Segment Start: TEXT

Poisson Distribution

The binomial distribution defines the probability of $k$ successful trials for a fixed set of trials $n$ for a success probability $p$. For example, we can observe a logistics network and can ask every second whether a package has arrived or not. Remember that the binomial distribution is only defined for binary outcomes. We can then model how many packages arrive per minute or even hour by multiplying the number of seconds per minute or hour by the probability $p$ of a package arriving.

That time partition is still discrete, though, and the real world is continuous. We can let $\lim n \rightarrow \infty$ to model an infinitely fine partition of time. But now we’re confronted with the inconvenient \(\lim_{n \rightarrow \infty} np = \infty\) which we can’t really work with. instead we can redefine the probability \(p = \frac{\lambda}{n}\) with an intensity $\lambda$ which will be invariant to time, so to speak, because \(\lim_{n \rightarrow \infty} np = \lim_{n \rightarrow \infty} n \frac{\lambda}{n} = \lambda\).

We can then substitute $p = \frac{\lambda}{n}$ into the binomial distribution and see where that takes us: \(\begin{align} \lim_{n \rightarrow \infty} \mathbb{P} \left[ n, k, p \right] &= \lim_{n \rightarrow \infty} \frac{n!}{k!(n-k)!} p^k (1-p)^{n-k} \\ &= \lim_{n \rightarrow \infty} \frac{n!}{k!(n-k)!} \left( \frac{\lambda}{n} \right)^k \left( 1-\frac{\lambda}{n} \right)^{n-k} \\ &= \lim_{n \rightarrow \infty} \frac{n!}{k!(n-k)!} \left( \frac{\lambda}{n} \right)^k \left(1-\frac{\lambda}{n} \right)^{n-k} \\ &= \frac{\lambda^k}{k!} \lim_{n \rightarrow \infty} \frac{n!}{k!(n-k)!} \frac{1}{n^k} \left(1-\frac{\lambda}{n} \right)^{n-k} \\ &= \frac{\lambda^k}{k!} \lim_{n \rightarrow \infty} \frac{n!}{(n-k)!} \frac{1}{n^k} \left(1-\frac{\lambda}{n} \right)^n \left(1-\frac{\lambda}{n} \right)^{-k} \\ &= \frac{\lambda^k}{k!} \lim_{n \rightarrow \infty} \frac{n \cdot (n-1) \cdot (n-1) \cdot \ldots \cdot (n-k)}{n^k} \left(1-\frac{\lambda}{n} \right)^n \left(1-\frac{\lambda}{n} \right)^{-k} \\ &= \frac{\lambda^k}{k!} \lim_{n \rightarrow \infty} \underbrace{\frac{n}{n} \cdot \frac{(n-1)}{n} \cdot \frac{(n-1)}{n} \cdot \ldots \cdot \frac{(n-k)}{n}}_{1 \text{ for } \lim_{n \rightarrow \infty}} \underbrace{\left(1+\frac{1}{\frac{n}{-\lambda}} \right)^{-\lambda \frac{n}{-\lambda}}}_{=e^{-\lambda}} \underbrace{\left(1+\frac{\lambda}{n} \right)^{-k}}_{1 \text{ for } \lim_{n \rightarrow \infty}} \\ &= \frac{\lambda^k}{k!} e^{-\lambda} \\ &= \text{Poisson} [ \lambda] \end{align}\)

Segment End: TEXT
Segment Start: INFORMATION PROVIDED

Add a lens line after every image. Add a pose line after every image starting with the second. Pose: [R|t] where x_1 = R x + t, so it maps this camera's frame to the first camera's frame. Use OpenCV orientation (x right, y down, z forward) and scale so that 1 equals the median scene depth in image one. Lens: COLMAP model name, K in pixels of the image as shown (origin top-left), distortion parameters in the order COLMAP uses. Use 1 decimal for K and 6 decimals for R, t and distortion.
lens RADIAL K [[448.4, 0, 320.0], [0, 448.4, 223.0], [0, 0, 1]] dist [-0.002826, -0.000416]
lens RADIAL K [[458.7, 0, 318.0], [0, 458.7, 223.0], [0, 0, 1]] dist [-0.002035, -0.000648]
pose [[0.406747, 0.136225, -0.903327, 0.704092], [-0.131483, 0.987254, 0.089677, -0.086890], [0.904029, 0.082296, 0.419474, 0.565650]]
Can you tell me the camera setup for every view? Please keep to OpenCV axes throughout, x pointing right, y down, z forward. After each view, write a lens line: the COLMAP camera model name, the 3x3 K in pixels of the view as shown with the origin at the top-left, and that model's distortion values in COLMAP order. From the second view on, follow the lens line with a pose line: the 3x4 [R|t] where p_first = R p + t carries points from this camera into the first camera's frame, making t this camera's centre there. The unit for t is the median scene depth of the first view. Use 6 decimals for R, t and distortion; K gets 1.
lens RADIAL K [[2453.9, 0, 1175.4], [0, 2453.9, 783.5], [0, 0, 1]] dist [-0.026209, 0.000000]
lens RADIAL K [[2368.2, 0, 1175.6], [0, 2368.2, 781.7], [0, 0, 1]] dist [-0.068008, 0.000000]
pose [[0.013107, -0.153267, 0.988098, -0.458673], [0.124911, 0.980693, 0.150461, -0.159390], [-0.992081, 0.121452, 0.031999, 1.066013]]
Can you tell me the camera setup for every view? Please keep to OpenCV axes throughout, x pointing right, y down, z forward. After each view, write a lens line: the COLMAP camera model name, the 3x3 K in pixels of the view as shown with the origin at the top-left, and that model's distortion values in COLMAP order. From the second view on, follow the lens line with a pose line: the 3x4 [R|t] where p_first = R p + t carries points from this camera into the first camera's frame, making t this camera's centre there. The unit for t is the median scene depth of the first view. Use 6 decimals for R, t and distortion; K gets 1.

Segment End: INFORMATION PROVIDED

REQUIRED ACTIONS:
1/ In the Poisson distribution text, for what kind of outcomes is the binomial distribution said to be defined?
2/ Continue the Poisson distribution text, picking up right after the derivation that ends in Poisson[λ].
The lines above have no role here.

PER-TASK ANSWERS:
1/ Only for binary outcomes.

2/
The Poisson distribution is a discrete distribution with support $k \in \mathbb{N}_+$ that quantifies the probability of $k$ events happening in an interval of time or space with $\lambda$ denoting the intensity of events (like how often they occur).

Poisson Point Process

The Poisson distribution above allows us to compute the probability of $k$ events for a given fixed interval of time or space. We can generalize the Poisson distribution to a Poisson point process over varying intervals by integrating over the (possibly changing) intensities that the space exhibits. For a Poisson point process defined over a time interval $(t_0, t_1]$, we could compute the number of expected events by integrating the intensity of $\lambda(t)$ which is a function of time $t$: \(\begin{align} \mathbb{P}[N(t_0, t_1]=k, \lambda(s)] = \frac{\left( \int_{t_0}^{t_1} \lambda(s) ds \right)^k}{k!} e^{-\int_{t_0}^{t_1} \lambda(s) ds} \end{align}\)

We can recover the original Poisson distribution through a homogeneous Poisson point process which has a constant $\lambda$ and for which the, in our case time, integral evaluates to $\int_{t_0}^{t_1} ds = 1$. In fact, a meaningful intensity $\lambda$ for a Poisson distribution can only be determined for a-priori defined, fixed interval of time or space. The Poisson point process is then the natural extension to varying intervals of time or space by defining a varying intensity $\lambda(s)$. A homogeneous Poisson point process for a fixed interval $\int_{t_0}^{t_1} = 1$ can be obtained through \(\begin{align} \mathbb{P}[N(t_0, t_1]=k, \lambda] &= \frac{\left( \int_{t_0}^{t_1} \lambda ds \right)^k}{k!} e^{-\int_{t_0}^{t_1} \lambda ds} \\ &= \frac{\left( \lambda \int_{t_0}^{t_1} ds \right)^k}{k!} e^{-\lambda \int_{t_0}^{t_1} ds} \\ &= \frac{\left( \lambda \right)^k}{k!} e^{-\lambda} \end{align}\)

The definition above unfortunately only tells us the number of events occuring over the entire interval $(t_0, t_1]$. What if we wanted to now the probability of an event happening at a singular moment $t$? We should remember that a Poisson point process can be interpreted as a counting process $N(t)$ since it starts at zero, is monotonically increasing and the probability of an event happening is randomly distributed with $\int_{t_0}^{t_1} \lambda(s) ds$ which simplifies to just $\lambda t$ for a constant intensity and $t_0 = 0$, $t_1 = t$. Our derivation showed us that if we expand the Bernoulli distribution to a Binomial distribution with an infinite number of trials we arrive at the Poisson distribution which lies at the heart of a Poisson point process. Nevertheless the counting process always increases by a single integer step. Thus we can ask the question what the probability is of an event at an arbitrary point in the interval.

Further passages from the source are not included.